President Joe Biden, joined by Vice President Kamala Harris (back), spoke on the recent spa shootings and COVID-19 federal aid at Emory University in Atlanta on March 19, 2021. (White House video)

President Joe Biden plans to visit Atlanta next Thursday, marking his 100th day in office.

It will be the second time Biden travels to Georgia since taking office in January, following his win over former President Donald Trump in Georgia’s 2020 presidential election by 11,779 votes.

Biden’s visit comes as his administration pushes a $2.3 trillion infrastructure package and continues overseeing distribution of COVID-19 vaccines.

Details on Biden’s Atlanta visit next week have not yet been disclosed by the White House. The president will be joined by First Lady Jill Biden.

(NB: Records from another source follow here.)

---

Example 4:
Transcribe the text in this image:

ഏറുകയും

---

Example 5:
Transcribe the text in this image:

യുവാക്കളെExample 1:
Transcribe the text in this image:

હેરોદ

Georgia has taken center stage in national politics over the past several months as Democrats competed for and won both of the state’s U.S. Senate seats, handing Democrats control of Congress and the White House until at least the 2022 midterm elections.

The state remained a political lightning rod after Republican state lawmakers passed and Gov. Brian Kemp signed controversial changes to Georgia’s mail-in and early voting laws late last month.

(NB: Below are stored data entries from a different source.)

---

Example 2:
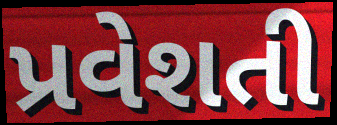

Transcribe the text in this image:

પ્રવેશતી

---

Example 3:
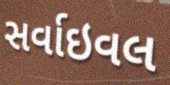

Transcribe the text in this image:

સર્વાઇવલ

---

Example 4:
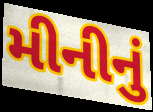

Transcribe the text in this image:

મીનીનું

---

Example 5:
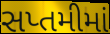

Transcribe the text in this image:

સપ્તમીમાં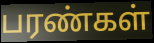
பரண்கள்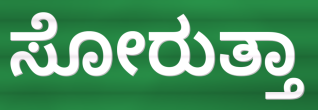
ಸೋರುತ್ತಾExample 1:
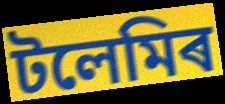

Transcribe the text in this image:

টলেমিৰ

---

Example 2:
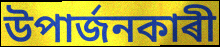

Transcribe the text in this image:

উপাৰ্জনকাৰী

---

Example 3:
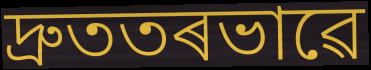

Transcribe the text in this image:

দ্ৰুততৰভাৱে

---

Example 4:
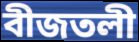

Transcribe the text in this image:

বীজতলী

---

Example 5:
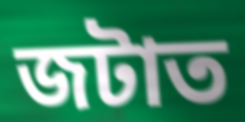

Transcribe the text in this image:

জটাত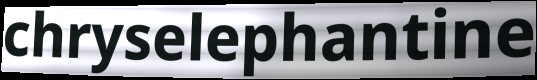
chryselephantine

Biden called the state Republican-led voting changes “Jim Crow in the 21st century,” echoing Democrats’ efforts to paint the measures as acts of voter suppression targeting minority voters. Republicans argue the law changes are needed to bolster confidence in the state’s election system.

Democratic leaders including Georgia U.S. Sens. Raphael Warnock and Jon Ossoff are now pushing national legislation on elections that aims to curb some impacts from Georgia’s recently enacted voting law changes.

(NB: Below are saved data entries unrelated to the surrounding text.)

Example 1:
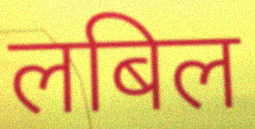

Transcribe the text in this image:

लबिल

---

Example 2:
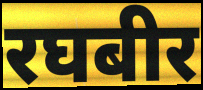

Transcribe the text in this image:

रघबीर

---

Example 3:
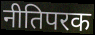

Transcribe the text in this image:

Biden’s prior visit to Atlanta March 19 alongside Vice President Kamala Harris came days after mass shootings at three spas in the Atlanta area left eight people dead including six Asian American women. The killings sparked nationwide calls for solidarity with the Asian American and Pacific Islanders community.

During that visit, Biden mourned the shooting victims and touted a $1.9 trillion COVID-19 relief package that Congress had passed shortly before the president’s Atlanta tour.

The president also during that visit hailed Georgia as a key battleground state that paved the way for passage of the new pandemic relief bill due to Warnock’s and Ossoff’s election. He urged supporters to oppose the Republican-led elections bill, which at the time had not yet passed in the General Assembly.

“We’re in a fight again,” Biden said in March. “It’s a fight we need because if anyone ever doubted that voting matters, Georgia just proved it did. … If anyone ever wondered whether voting can change a country, Georgia just proved it can.”

Biden previously visited Georgia several times ahead of last year’s general election in November and the Senate runoffs in January.